А потом вдруг стала расспрашивать меня, что переживает человек, умирая:
- Вы доктор, вы должны знать.
- Не приходилось. Опыта нет.
- Петля, конечно, противно... Помните, как тот старый человек, он, кажется, ваш родственник, тогда великолепно дрался на машине, чтобы умереть не в петле... Вот это мужчина! Как он тогда в этого Севку Раздольского стулом залепил... От пули, наверное, ничего: мгновенная боль, и все. Страшна не боль, мучительно ожидание. А лучше всего, наверное, уснуть и не проснуться. Погодите, кто это сказал: «Спать лучше, чем не спать, умереть лучше, чем спать, а еще лучше не родиться...»
Вечером меня взяли на допрос к следователю Кожемякину.
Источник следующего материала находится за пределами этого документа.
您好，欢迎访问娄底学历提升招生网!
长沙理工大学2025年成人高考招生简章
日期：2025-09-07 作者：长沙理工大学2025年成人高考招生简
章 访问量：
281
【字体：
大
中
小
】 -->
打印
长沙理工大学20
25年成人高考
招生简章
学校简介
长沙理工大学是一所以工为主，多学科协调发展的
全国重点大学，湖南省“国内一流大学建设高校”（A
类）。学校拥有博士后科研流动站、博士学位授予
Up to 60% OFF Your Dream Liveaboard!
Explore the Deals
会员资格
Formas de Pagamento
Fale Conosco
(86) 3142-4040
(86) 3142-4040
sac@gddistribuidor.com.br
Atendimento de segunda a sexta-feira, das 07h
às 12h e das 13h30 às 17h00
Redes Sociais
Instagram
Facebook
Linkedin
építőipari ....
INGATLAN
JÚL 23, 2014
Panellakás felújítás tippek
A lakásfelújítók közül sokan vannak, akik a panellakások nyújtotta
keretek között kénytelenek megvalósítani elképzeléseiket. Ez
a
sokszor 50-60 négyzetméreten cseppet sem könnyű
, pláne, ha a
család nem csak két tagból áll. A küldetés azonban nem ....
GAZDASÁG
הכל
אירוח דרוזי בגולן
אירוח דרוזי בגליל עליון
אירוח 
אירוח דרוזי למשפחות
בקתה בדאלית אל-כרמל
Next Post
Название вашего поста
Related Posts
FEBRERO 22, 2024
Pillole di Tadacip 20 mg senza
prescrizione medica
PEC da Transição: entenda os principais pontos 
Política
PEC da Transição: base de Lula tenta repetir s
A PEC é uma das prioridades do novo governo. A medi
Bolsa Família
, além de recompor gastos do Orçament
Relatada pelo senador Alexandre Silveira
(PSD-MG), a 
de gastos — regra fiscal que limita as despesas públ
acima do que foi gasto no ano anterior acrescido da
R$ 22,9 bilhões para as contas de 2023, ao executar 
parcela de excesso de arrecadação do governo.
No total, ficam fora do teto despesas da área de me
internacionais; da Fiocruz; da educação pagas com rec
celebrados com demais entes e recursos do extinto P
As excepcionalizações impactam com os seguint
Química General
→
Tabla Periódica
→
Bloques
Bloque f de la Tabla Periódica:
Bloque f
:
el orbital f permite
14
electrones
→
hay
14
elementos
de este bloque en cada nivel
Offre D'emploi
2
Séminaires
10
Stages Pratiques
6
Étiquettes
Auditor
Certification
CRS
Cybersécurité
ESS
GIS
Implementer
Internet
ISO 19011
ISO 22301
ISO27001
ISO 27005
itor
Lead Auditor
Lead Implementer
Он был не то болен, не то устал, держал меня недолго. Уточнил только, сколько раз была у коменданта и по каким делам, встречалась ли я один на один с Шонебергом и как я объясняю, почему этот барон раскланялся со мной в день казни на площади, почему, за какие заслуги, отвел меня на «почетные места»... Нового в этих вопросах не было. Я сама в первый же день обо всем этом написала. Не понимаю, зачем ему опять это понадобилось. Когда он листал дело, я заметила - письма в нем нет, и вообще о письме не было сказано ни слова. Когда меня уводили, он наклонил голову и сказал: «Будьте здоровы...» Что бы это могло значить?